The Bank of England has repetitively got inflation and growth forecasts wrong – usually acting as a mouthpiece to the government in making predictions that are woefully short of reality. At The Economic Times, we were forecasting double-digit inflation before the BoE were halfway there. We’ve warned of a recession and the awful potential for stagflation in the months ahead. Economists and analysts are slowly catching up as more data confirms this position.
Now a former chief economist at the Bank of England has warned that high levels of inflation could remain for the foreseeable future and will be a “massive shock to the system” for an entire generation to come.
Andy Haldane, who is now a government adviser, said that inflation had “surpassed my worst expectations” and was likely to exceed 10 per cent.
He also said that the Bank should have acted sooner rather than waiting until November before raising interest rates.
Haldane went on to say that higher interest rates could stick around for years as well. “Even this time last year I was worried that price pressures were bubbling up,” he said. “As it turned out, things have even surpassed my worst expectations. And we’re now looking prospectively at double-digit rates of inflation, which is not quite back to the 70s but getting on that way.
“And it’s not just that I think the level of inflation is high, I’m slightly fearful it might stick around for some while as well. This won’t come and go in a matter of months. I think this could be years rather than months.” Haldane also warned that the rises now anticipated would hit a generation of mortgage holders who have become accustomed to lower interest rates.

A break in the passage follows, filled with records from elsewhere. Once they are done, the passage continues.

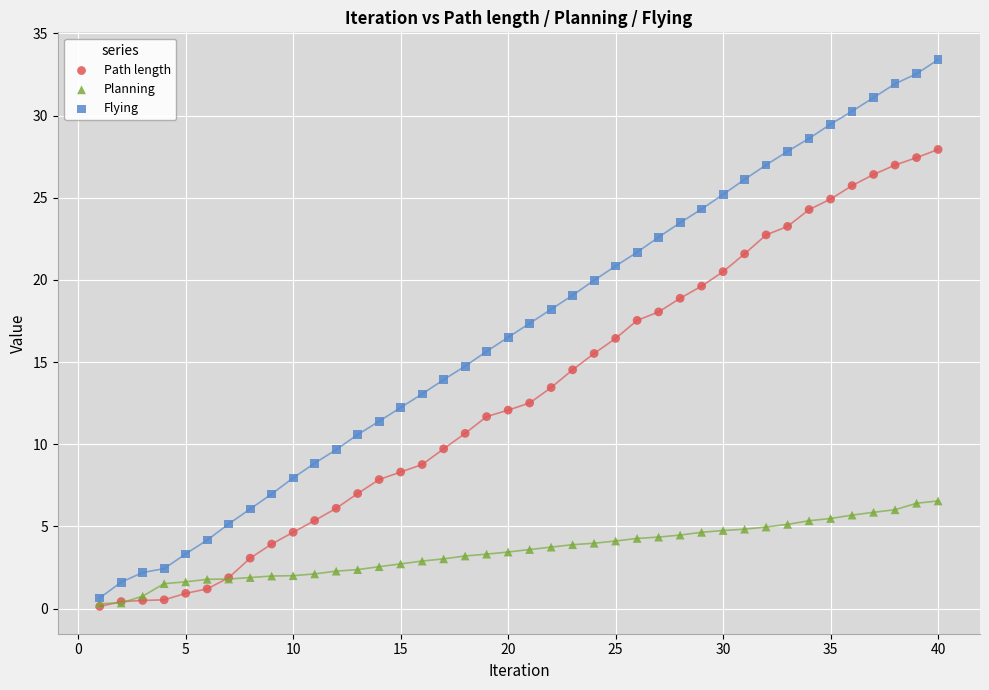

Which series has the largest Y range (max minus min)?

Flying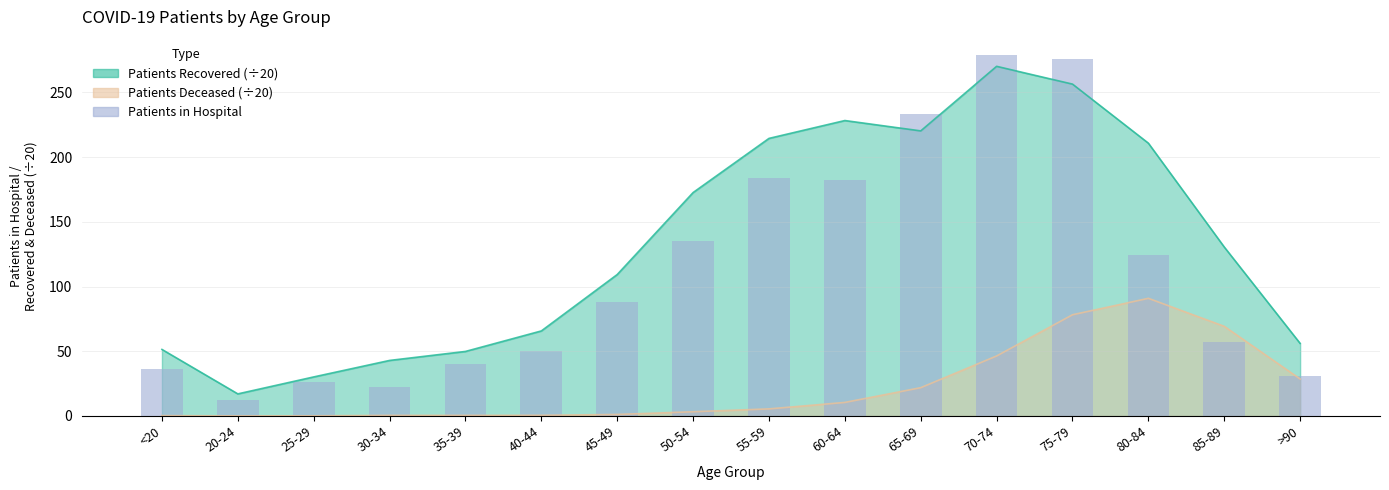

At which category does the chart reach its minimum across all series?

20-24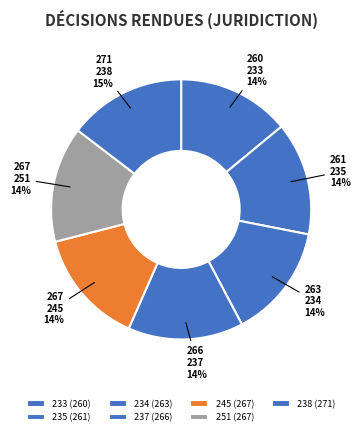

Is 238 the majority of the pie?

No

Haldane also said: “We have a whole generation now of mortgage holders, who have scarcely experienced a rise in interest rates, much less one that leads them picking up to, I don’t know, 3, 4, 5, 6 per cent. This is going to be a massive shock to the system, not just financially, but psychologically. I wanted us to slight touch on the brake or even a reduction of the pressure on the accelerator a bit sooner.”
“I think had we done that we probably wouldn’t be talking about rate rises as big or as rapid as we now are. Now to be clear, no amount of earlier squeezing on the brake would have fully prevented the cost of living crisis we’re getting. That is with us anyway, but do I wish we’d done a little bit more a little bit sooner, to tighten things up, so there wasn’t quite as much money chasing quite as many goods, which of course is what brings about rises in inflation in the first place? Yes, I do wish there had been that slightly more prompt action.”
The message is strong. The ramping up of interest rates to counteract inflation will dampen demand causing a recession. As inflation will not be beaten by interest rates – stagflation will occur.